Very slow KTable-KTable foreign key join performance

I’ve got 3 topics:

  • topicA: 50k records
  • topicB: 500k records
  • topicC: 20k records

They’re consumed as KTables and joined via a foreign key join, where this key is a regular property in topicA and the key in topicB and topicC:
topicA join topicB leftJoin topicC

These joins result in:

  • 50k records in a KTABLE-FK-JOIN-SUBSCRIPTION-REGISTRATION-0000000009-topic
  • 2 million records in a KTABLE-FK-JOIN-SUBSCRIPTION-REGISTRATION-0000000009-topic
  • 2 million records in a KTABLE-FK-JOIN-SUBSCRIPTION-RESPONSE-0000000017-topic and
  • 2 million records in a KTABLE-FK-JOIN-SUBSCRIPTION-RESPONSE-0000000032-topic

Now these aren’t serious amounts for Kafka, but still, it takes 4 hours for the stream application to complete. Neither CPU, nor memory is the bottleneck, as the transaction rate is a mere few dozen to a few hundred records per second.

This is reproducible and has also been posted on stack overflow by others, too: Kafka Streams KTable-KTable non key join performance on skewed tables - Stack Overflow.

Other kinds of joins, such as KStream-GlobalKTable or KStream-KTable don’t have this problem.

What can be done to improve the throughput?

Hard to say. Perf issues are always difficult to triage.

Not sure if I fully understand the scenario yet.

  • 50k records in a KTABLE-FK-JOIN-SUBSCRIPTION-REGISTRATION-0000000009-topic
  • 2 million records in a KTABLE-FK-JOIN-SUBSCRIPTION-REGISTRATION-0000000009-topic

Seems there is some typo. Is this 50K or 2M? I assume it’s for the first A join B part?

as the transaction rate is a mere few dozen to a few hundred records per second.

That sound low. KS should be able to do 10K+ message/sec for a FK join (of course depending on hardware etc…)

From SO:

More specifically, the speed of emitting responses is proportional to the merchants changes, while the speed of materializing non-key join results into the changelog is limited.

Not sure if I understand what you mean here?

why consuming KTABLE-FK-JOIN-SUBSCRIPTION-RESPONSE is slow and limited to some bound

Again. Hard to say. In general, for a FK-join, there will be two parallel tasks: t1 processing left-table (merchant in your case) input record, plus everything from the -response topic. This task will also write into the -subscription topic (of course, for each input record, there should be exactly one subscription). For each processed response, we need to do a lookup into the left-input table to compute the join result calling the ValueJoiner. – t2 is processing the right input table and the -subscription topic. There are two stores, and for each input record for both topic, a lookup (point or range) is done on the other store, and the result (pre-join) is send back via the -response topic.

Consuming from the response topic is coupled with reading input and writing to subscription topic, and it all happens on the same threads.

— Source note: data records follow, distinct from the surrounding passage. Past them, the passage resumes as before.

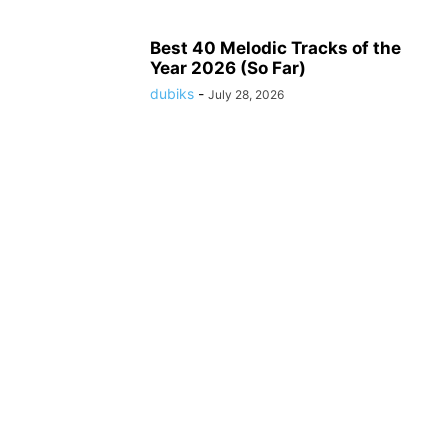
Best 40 Melodic Tracks of the
Year 2026 (So Far)
dubiks
-
July 28, 2026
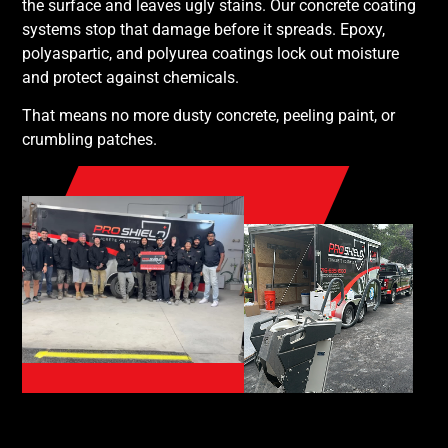
the surface and leaves ugly stains. Our concrete coating
systems stop that damage before it spreads. Epoxy,
polyaspartic, and polyurea coatings lock out moisture
and protect against chemicals.
That means no more dusty concrete, peeling paint, or
crumbling patches.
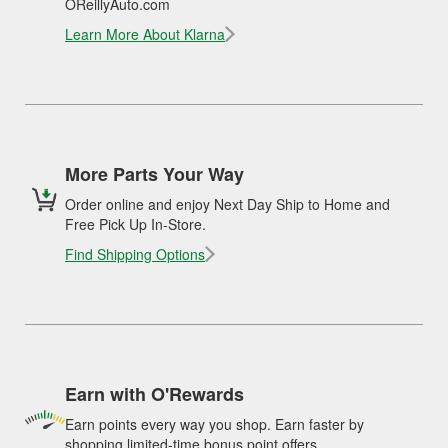
OReillyAuto.com
Learn More About Klarna
More Parts Your Way
Order online and enjoy Next Day Ship to Home and
Free Pick Up In-Store.
Find Shipping Options
Earn with O'Rewards
Earn points every way you shop. Earn faster by
shopping limited-time bonus point offers.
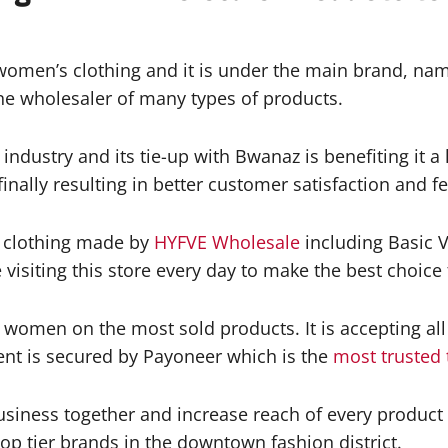
women’s clothing and it is under the main brand, nam
e wholesaler of many types of products.
industry and its tie-up with Bwanaz is benefiting it a
finally resulting in better customer satisfaction and 
f clothing made by
HYFVE Wholesale
including Basic 
isiting this store every day to make the best choice 
e women on the most sold products. It is accepting a
ent is secured by Payoneer which is the
most trusted 
siness together and increase reach of every product
op tier brands in the downtown fashion district.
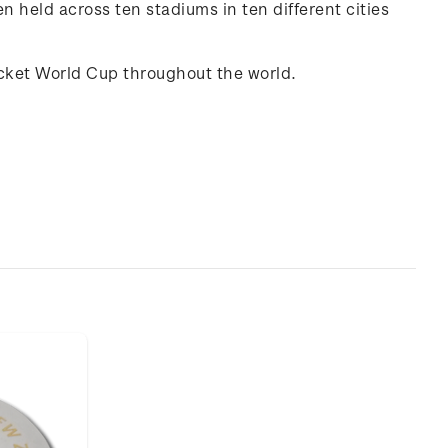
 held across ten stadiums in ten different cities
ricket World Cup throughout the world.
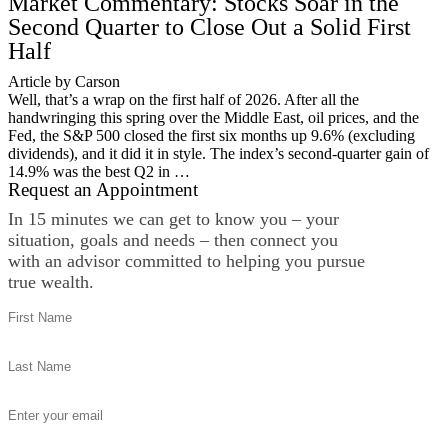
Market Commentary: Stocks Soar in the
Second Quarter to Close Out a Solid First
Half
Article by Carson
Well, that’s a wrap on the first half of 2026. After all the
handwringing this spring over the Middle East, oil prices, and the
Fed, the S&P 500 closed the first six months up 9.6% (excluding
dividends), and it did it in style. The index’s second-quarter gain of
14.9% was the best Q2 in …
Request an Appointment
In 15 minutes we can get to know you – your
situation, goals and needs – then connect you
with an advisor committed to helping you pursue
true wealth.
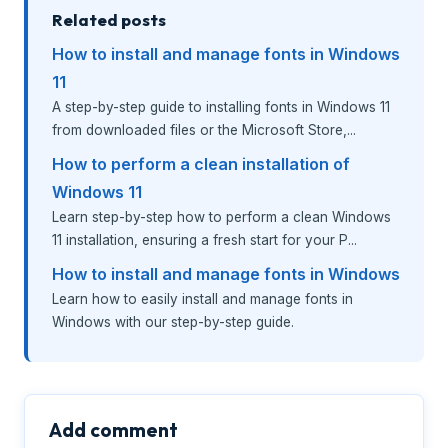
Related posts
How to install and manage fonts in Windows
11
A step-by-step guide to installing fonts in Windows 11
from downloaded files or the Microsoft Store,...
How to perform a clean installation of
Windows 11
Learn step-by-step how to perform a clean Windows
11 installation, ensuring a fresh start for your P...
How to install and manage fonts in Windows
Learn how to easily install and manage fonts in
Windows with our step-by-step guide.
Add comment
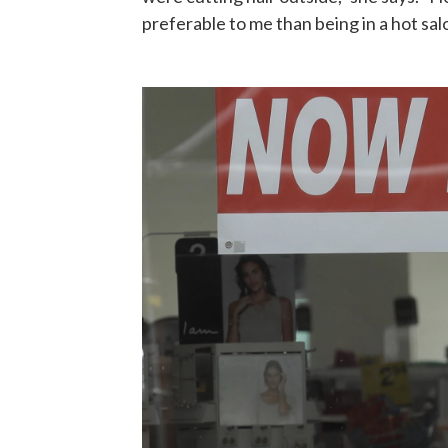
preferable to me than being in a hot sal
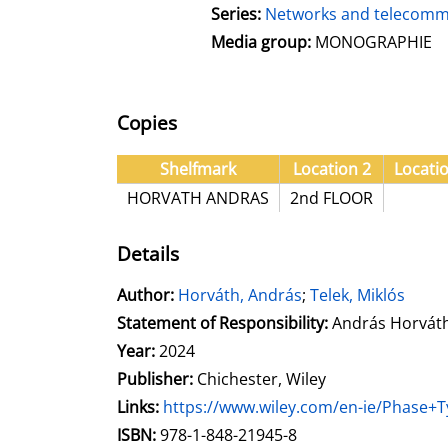
Series:
Networks and telecommu
Media group:
MONOGRAPHIE
Copies
Shelfmark
Location 2
Locati
HORVATH ANDRAS
2nd FLOOR
Details
Author:
Search for this author
Horváth, András
;
Telek, Miklós
Statement of Responsibility:
András Horváth 
Year:
2024
Publisher:
Chichester, Wiley
opens in new tab
Links:
Open this link in new tab
https://www.wiley.com/en-ie/Phase+
Search for this systematic
Search for this subject type
ISBN:
978-1-848-21945-8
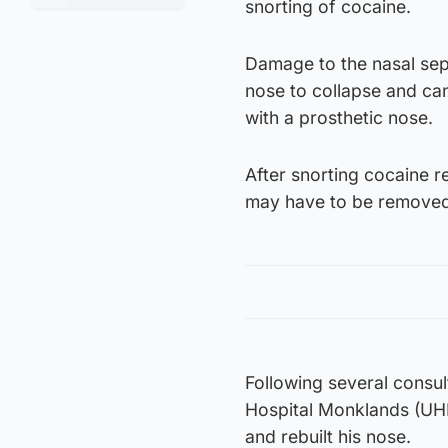
snorting of cocaine.
Damage to the nasal sep
nose to collapse and can
with a prosthetic nose.
After snorting cocaine re
may have to be removed
Following several consul
Hospital Monklands (UHM)
and rebuilt his nose.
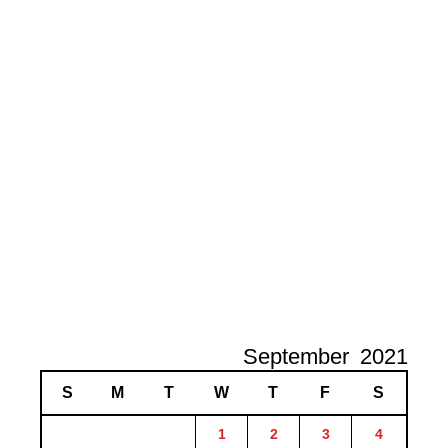
September
2021
S
M
T
W
T
F
S
1
2
3
4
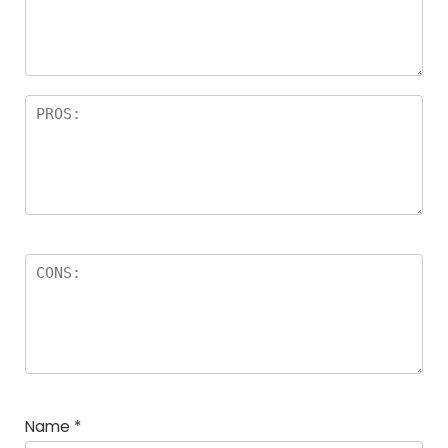
Name
*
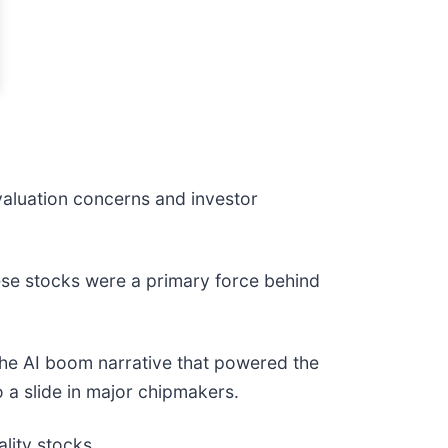
 valuation concerns and investor
hese stocks were a primary force behind
r the AI boom narrative that powered the
 a slide in major chipmakers.
lity stocks.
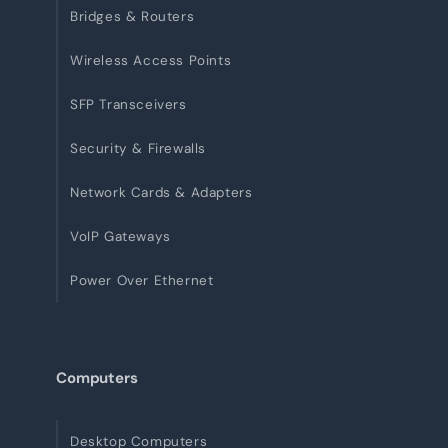
Bridges & Routers
Wireless Access Points
SFP Transceivers
Security & Firewalls
Network Cards & Adapters
VoIP Gateways
Power Over Ethernet
Computers
Desktop Computers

On the other hand, I would expect the range scans in t2 to be the most expensive part, not consuming the response topic.

Other kinds of joins, such as KStream-GlobalKTable or KStream-KTable don’t have this problem.

Those work way differently internally. But perf gap should not be as large as you describe.

My solution was the strict separation of deployment and operation of the software, so that different runtime properties could be set among others for Kafka. The most important setting however was acks: 1 instead of the default acks: all during deployment resulting in an improvement of an order of magnitude . Although only three brokers are part of the cluster it was a game-changer; I couldn’t even come near with any other tuning attempts. Thus, the deployments now only take 10 minutes instead of several hours.

ack has for sure an impact. But note, with ack=1 there is a risk of data loss, because the producer moves on after the first broker (ie, leader) did receive the data, but data is not replicated yet. Data loss could happen, if the leader broker fails before data is replicated. It’s not a setting recommended for production.

I am not a broker expert, but there are also ways to tune the brokers and to make replication faster. Maybe this would be the route to go, instead of trading off correctness guarantees for performance.

I’d have been happy to go another way, but there is no viable alternative currently regarding performance. And as I mentioned, this setting only applies to the short deployment phase where the monitoring would immediately recognise a failure, so that the deployment could be repeated. Afterwards ack: all will be set.